All that just made it an enticing recipe for the Friars’ annual preseason extramural scrimmage. The old practice of facing a Provincial Women’s League team was clearly not giving them the launch pad they needed to ignite their NCAA run, hence the drastic change in select Canadian invitee of the year.
 
“McGill’s a very good team, and if you did the research on our record against them, it’s a much different team than they’ve ever had before,” said Friars’ skipper Bob Deraney. “They’ve got a terrific coaching staff that’s attracted a lot of great players. That was a really good test for us and that was the idea. I wanted to see what our weaknesses were.
 
“I think it told us a lot and now we’ve got some concrete things to work on. I know we can play a lot better, but we had some spurts where we played really well and executed the way we wanted to.”
 
To start, those spurts came primarily in the form of sophomore stopper Genevieve Lacasse playing as if she had never been on break. She thwarted all of 15 McGill stabs to retain a scoreless knot through the opening frame.
 
Later on, the Friars’ strike force –which charged up 25 shots on net between 12 individual skaters- perked up to sculpt a 3-0 edge, starting with junior Alyse Ruff’s backdoor connection at 6:46 of the second. Within another 10 minutes, returning top gun Laura Veharanta (two goals, three points total on the night) and O’Neill augmented the edge. And Cottrell, last year’s established resident playmaker, was also on her normal par with two helpers.
 
But in a subsequent hurry, a short supply of bodies and patience prevailed.

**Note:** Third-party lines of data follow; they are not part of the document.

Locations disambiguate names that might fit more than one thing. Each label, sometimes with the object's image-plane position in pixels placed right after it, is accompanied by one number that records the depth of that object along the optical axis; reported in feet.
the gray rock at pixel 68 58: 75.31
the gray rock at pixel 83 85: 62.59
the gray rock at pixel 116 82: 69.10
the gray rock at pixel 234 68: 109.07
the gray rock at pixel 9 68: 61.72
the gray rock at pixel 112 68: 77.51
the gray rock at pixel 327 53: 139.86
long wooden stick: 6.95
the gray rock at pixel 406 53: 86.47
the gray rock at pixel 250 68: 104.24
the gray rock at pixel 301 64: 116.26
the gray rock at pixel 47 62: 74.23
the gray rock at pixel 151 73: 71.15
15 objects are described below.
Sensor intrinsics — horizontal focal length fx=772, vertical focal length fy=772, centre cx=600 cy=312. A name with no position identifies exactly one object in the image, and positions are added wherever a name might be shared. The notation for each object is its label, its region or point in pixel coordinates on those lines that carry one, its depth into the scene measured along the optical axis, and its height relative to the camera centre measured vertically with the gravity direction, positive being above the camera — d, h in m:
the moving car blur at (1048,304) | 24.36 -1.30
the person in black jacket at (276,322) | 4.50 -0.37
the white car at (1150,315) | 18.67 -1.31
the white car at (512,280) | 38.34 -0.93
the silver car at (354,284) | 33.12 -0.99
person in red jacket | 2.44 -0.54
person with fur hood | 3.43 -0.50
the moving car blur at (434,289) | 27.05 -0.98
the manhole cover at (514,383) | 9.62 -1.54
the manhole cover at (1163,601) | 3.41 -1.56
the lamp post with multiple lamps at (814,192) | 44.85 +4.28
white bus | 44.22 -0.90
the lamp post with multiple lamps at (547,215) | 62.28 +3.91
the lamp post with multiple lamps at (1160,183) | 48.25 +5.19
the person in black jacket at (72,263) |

PC had a grand total of four skaters –Kate Bacon, Jackie Duncan, Abby Gauthier, Emily Groth, and Jessie Vella- all watching from the stands as they recuperate from offseason afflictions, reducing the line chart to only three forward lines.
 
As the score devolved from a 3-1 lead to a 6-3 deficit within the first dozen minutes of the third period, the frayed Friars paid four consecutive trips to the penalty box and authorized three power play goals.
 
“It’s a big factor, especially at this time of year,” said Deraney of the short bench. “But you have what you have, you get out there, and I think it adds to our conditioning, our mental toughness, and stamina. You’ve got to learn how to play when you’re fatigued.”
 
Meanwhile, backup goaltender Christina England had a forgettable return to game action –her first lick of it since the preseason exhibition of two seasons ago. Deployed in relief of Lacasse to commence the third, her transcript for the night would ultimately read 9:27 worth of playing time, four saves, four goals-against, and unwelcome credit for the loss.
 
By the time Ann-Sophie Bettez snuck in her second strike and fourth point on the night for a 5-3 difference, a conspicuously disconcerted England was reassigned to the pine.
 
But this was, after all, just a puck-based PSAT for everybody concerned. Record-wise, it will all stick like a fallen snowflake in above-freezing temperatures.
 
“Believe me, I’m not very happy with the result, but I’m proud of the effort,” Deraney concluded.